Wednesday, December 14, 2005

Art - Pissarro Pissarro


I spent an hour at the NSW Art Gallery's Pissarro exhibition today. They had gathered quite a lot of his paintings. Only a few were really excellent, but still I was pleased that they were all his and they hadn't done that cheating thing where they show 5 pictures by the main artist then fill in the walls with other people's stuff. One particular picture of Paris made me wish I was back there.
I briefly strolled downstairs amongst the modern stuff. One room had a few hundred small red clay figures standing on the ground in a circle. They were figures of little people (maybe 10cm high). But they were pretty dodgy. They just looked like lumps to me. The artists could do with going back to Playing With Pottery 1 for a refresher course. Really, you'd think they could have given them cardigans and pipes and walking sticks and stuff, but no.
I so wanted to be godzilla and stomp through them. Of course I'd never do such a thing, but as I was walking towards them I noticed I wasn't the only person in the room, and when I looked at the art gallery guy sitting on a chair I suspect he noticed the bent-on-gleefull-destruction-gleam in my eye. I quickly departed.
There is a new little room in the northwest corner on the main floor. A very nice airy room for some of their Australia pictures. Unfortunately, that Australian Beach Scene picture is in there hiding round the corner. It deserves to be somewhere more prominent.
And why does the art gallery offer free Herald's to everyone? Can the Herald really afford to be giving papers away these days?

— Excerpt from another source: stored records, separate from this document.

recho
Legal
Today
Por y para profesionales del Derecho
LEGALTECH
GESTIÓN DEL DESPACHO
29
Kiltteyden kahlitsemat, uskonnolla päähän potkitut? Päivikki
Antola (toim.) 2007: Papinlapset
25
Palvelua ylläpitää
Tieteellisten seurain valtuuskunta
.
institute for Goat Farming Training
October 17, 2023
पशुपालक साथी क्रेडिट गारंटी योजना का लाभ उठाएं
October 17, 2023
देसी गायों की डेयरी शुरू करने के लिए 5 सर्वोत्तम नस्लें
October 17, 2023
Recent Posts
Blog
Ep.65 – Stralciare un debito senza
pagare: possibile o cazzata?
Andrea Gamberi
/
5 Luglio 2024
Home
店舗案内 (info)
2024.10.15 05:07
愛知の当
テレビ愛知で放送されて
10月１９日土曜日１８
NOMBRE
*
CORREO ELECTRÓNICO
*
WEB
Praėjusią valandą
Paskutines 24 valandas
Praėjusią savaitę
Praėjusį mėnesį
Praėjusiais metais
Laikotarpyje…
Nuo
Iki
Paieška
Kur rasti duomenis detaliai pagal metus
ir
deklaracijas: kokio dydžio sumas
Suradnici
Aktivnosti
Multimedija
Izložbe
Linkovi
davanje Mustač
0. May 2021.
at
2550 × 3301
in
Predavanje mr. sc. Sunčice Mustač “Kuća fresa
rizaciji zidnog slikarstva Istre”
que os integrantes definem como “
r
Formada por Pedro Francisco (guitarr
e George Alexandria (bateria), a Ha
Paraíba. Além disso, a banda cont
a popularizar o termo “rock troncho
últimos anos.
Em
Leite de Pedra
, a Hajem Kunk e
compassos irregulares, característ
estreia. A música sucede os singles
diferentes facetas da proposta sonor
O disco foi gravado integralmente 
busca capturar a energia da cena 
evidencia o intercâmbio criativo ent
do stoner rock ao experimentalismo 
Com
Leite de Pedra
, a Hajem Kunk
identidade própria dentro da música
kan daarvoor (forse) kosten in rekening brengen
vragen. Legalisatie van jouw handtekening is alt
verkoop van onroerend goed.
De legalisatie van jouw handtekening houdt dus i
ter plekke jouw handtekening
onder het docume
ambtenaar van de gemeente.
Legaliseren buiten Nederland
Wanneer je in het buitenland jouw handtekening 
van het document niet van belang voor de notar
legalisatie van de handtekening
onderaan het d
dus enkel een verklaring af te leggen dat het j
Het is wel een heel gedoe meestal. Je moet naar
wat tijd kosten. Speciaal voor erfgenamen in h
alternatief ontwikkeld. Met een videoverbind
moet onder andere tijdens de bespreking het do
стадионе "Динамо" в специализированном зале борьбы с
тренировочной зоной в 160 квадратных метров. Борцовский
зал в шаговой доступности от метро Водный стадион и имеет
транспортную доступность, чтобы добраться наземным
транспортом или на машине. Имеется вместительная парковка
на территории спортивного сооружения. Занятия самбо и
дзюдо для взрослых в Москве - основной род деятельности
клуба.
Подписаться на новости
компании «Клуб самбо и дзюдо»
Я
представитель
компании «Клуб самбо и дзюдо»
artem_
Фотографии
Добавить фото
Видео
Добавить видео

Saturday, December 03, 2005

Film - Crying At The Cinematheque

Last weekend I went to a cinema to see a showing of Blonde Venus - the old flick where Marlene Dietrich starts one of her nightclub songs dressed as a gorilla, with Cary Grant in the audience. Marlene the gorilla has a chorus line of black dancers with big afros. She then does a gorilla-suit strip-tease, and dons a blonde afro wig to sing Hot Voodoo, one of her dodgier songs (singing it she sounds like a rather bad drag queen), but great entrance.
Before the main film, they also showed Jean Renoir's amusingly kooky silent short Charleston.
It was put on by this new thing called the 'Queensland Gallery of Modern Art Cinémathèque'.
They were showing a series of wild animal-themed flicks (King Kong, Island of Lost Souls, Creature from the Black Lagoon etc).
One of their future programs is a series of Andy Warhol films (including that one of the Empire State Building which goes on and on for 9 boring hours). And I say, why doesn't Sydney have a cinematheque at the moment! What are these bloody uncultured QLDers doing having one before us! I'm very annoyed. Sydney should get one, quick. But we should call it something else. Calling it a cinematheque would attract too many pimply art students wanting to talk about their latest video instalment projects (and there's enough of them around already!).